Well, it’s all very strange; suddenly, offers to get engaged with various gender related organisations in the not-for-profit space seem to be popping up all over.
Like buses, three at a time.
First came the Downing Street Project (DSP), with which I am involved in some as yet to be defined way. So far, this has simply entailed helping to organise meeting room space for c. 80 people on two dates: next week and then again on 1st September. But I am having dinner tonight with one of the Directors, so perhaps my role will become clearer over a salad at Joe Allen. There are currently four teams, working as follows:
– Defining the DSP’s key messages and associated media strategy;
– Designing the leadership training;
– Creating the strategy, the organisational structure and roles and responsibilities;
– Fund raising!
And, although I’m not officially in any given team, I hope that I can be helpful in some way to all four workstreams. Watch this space.

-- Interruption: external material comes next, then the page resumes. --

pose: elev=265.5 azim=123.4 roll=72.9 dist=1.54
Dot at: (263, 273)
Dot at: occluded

Then on Monday, I received a call from a woman, Priya, whom I met in India last year, when I was speaking at NASSCOM’s Women in Leadership Summit in Bangalore. We’ve kept in touch since then and she has invited me to join something called the “Global Women’s Leadership Forum”, which she is setting up. Am waiting to receive more info about that. I’m passionately interested in the issues and challenges which face women in India (I’ll blog more about this shortly) and so I’d love to do something which supported them.
And finally today I was asked if I’d be interested in joining the London chapter’s Advisory Board of the European Professional Women’s Network (EPWN) – and discovered whilst talking about it (and frantically finding the website) that the existing advisory board members are also involved with the DSP.
As my granny always says: “it’s a small world, but I wouldn’t want to have to clean it …”
What is quite interesting, though, is that I am very aware that these organisations do primarily want me because of my current role in which I run the (award winning, yet!) global gender diversity programme of a multi-national firm. So there’s presumably a sense in which they’ll get two for the price of one – a human form of BOGOF – if I join a board, as it affiliates my employer and me with the board in question. But, because I know that I am shortly to be leaving my esteemed employer … I feel forced to explain, in some cases sooner than I would have liked, that I will shortly be outta there and that, whilst I am happy to be asked and possibly to work with them – it would have to be as me rather than in a corporate capacity.
But what has been very gratifying has been that all three entities have all welcomed me on board, even though I have bent over backwards to give them a get out clause if they want one.
My hope from all of this is that I will be able to find a way to work on gender projects which I love, whilst finding a perfect job and keeping my network strong and relevant.
But all of this reminds me that I do have to get some sense, and very soon, of what is happening work wise and timeline wise, before I go mad with the uncertainty of it all.